真の勇者は遅れてやって来た 前編
「異世界から勇者が召喚されたんですか!?」
仕事中、突然国王陛下に呼び出された私は、開口一番『異世界から勇者が召喚された』と陛下に告げられた。思わず手に持っていたクッキーを落としたのは致し方ないだろう。ああ、でも勿体ない!作ってくれた菓子職人さん、申し訳ない!!
「そうだ、カナデ」
しっかし、異世界から勇者召喚とは何ともテンプレな。だけどさ――――
魔 王 は 一 年 前 に 倒 し た ん で す け ど !
どうするよコレ。主役は遅れて登場するとは言うけれど、遅すぎじゃない!?
「あの……どういった経緯で勇者が召喚されたのでしょうか?」
「月の国の魔法使いがな、酒に酔った勢いで実行したそうだ。その後、特に何も起きなかったのと、魔王軍の侵略で、すっかり召喚のことを忘れていたらしい」
酔った勢いで召喚すんなよ。しかも忘れるな。召喚って言うと魔法陣か……月の国は魔王軍が侵攻した時、抵抗せずに上層部は他国に逃れたらしいけど。国民を見捨てた行いって訳ではないのだろう。現に月の国は上層部が無事なおかげで、侵略された人間の国の中では一番復興が進んでいる。それにしても魔法陣か……嫌な予感がするなー。

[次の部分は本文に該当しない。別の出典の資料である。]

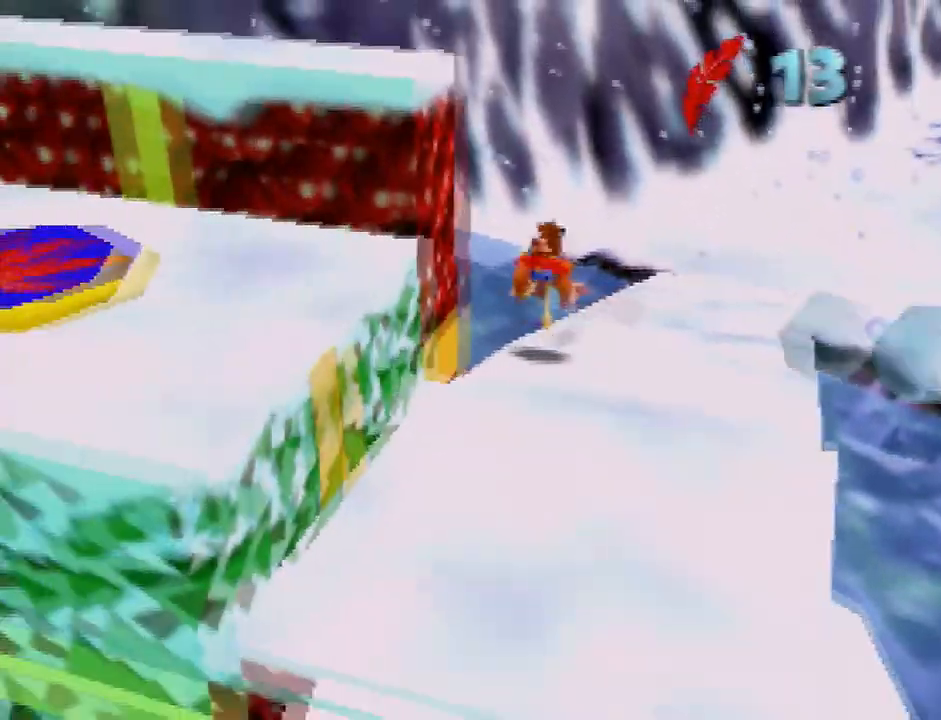
{"buttons": ["A"], "left_stick": "left", "button_events": [[334, "A", "down"]]}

「それで陛下、月の国の召喚と私がどう関わるのですか?」
「召喚された異世界人がな……黒髪黒目で解読できない異世界語を喋る少年だそうだ」
「黒髪黒目……」
前世の世界ではありきたりな容姿だが、この世界では違う。黒髪黒目なんて私以外にお目にかかったことなどない。この世界の適当な人間が召喚されたと思ったけど、本当に異世界人か。もしかして日本人?だからと言って私には関係のないことだよねー。
「それで、だな。カナデ、其方には月の国に行ってもらいたい。月の国の国王直々の申し出でな、断れないのだ」
王命キターーーー!!!!毎度毎度思うけどさ、断れないって判っていて何で伺いを立てるのさ。もう嫌だ、厄介事の気配だよぉ。それとオッサンの涙目とか気持ち悪いだけだから!
「ところで……その馬鹿みたいな勇者召喚をやったのは誰ですか?」
「サルバドール・ガラン魔法局副局長だ。確か其方の先輩だろう?」
やっぱりサルバ先輩かよ!!月の国、魔法陣、酔っ払い召喚って聞いてまさかとは思ったけど……あの人変わらないな。あの魔法陣馬鹿!スカポンタン!!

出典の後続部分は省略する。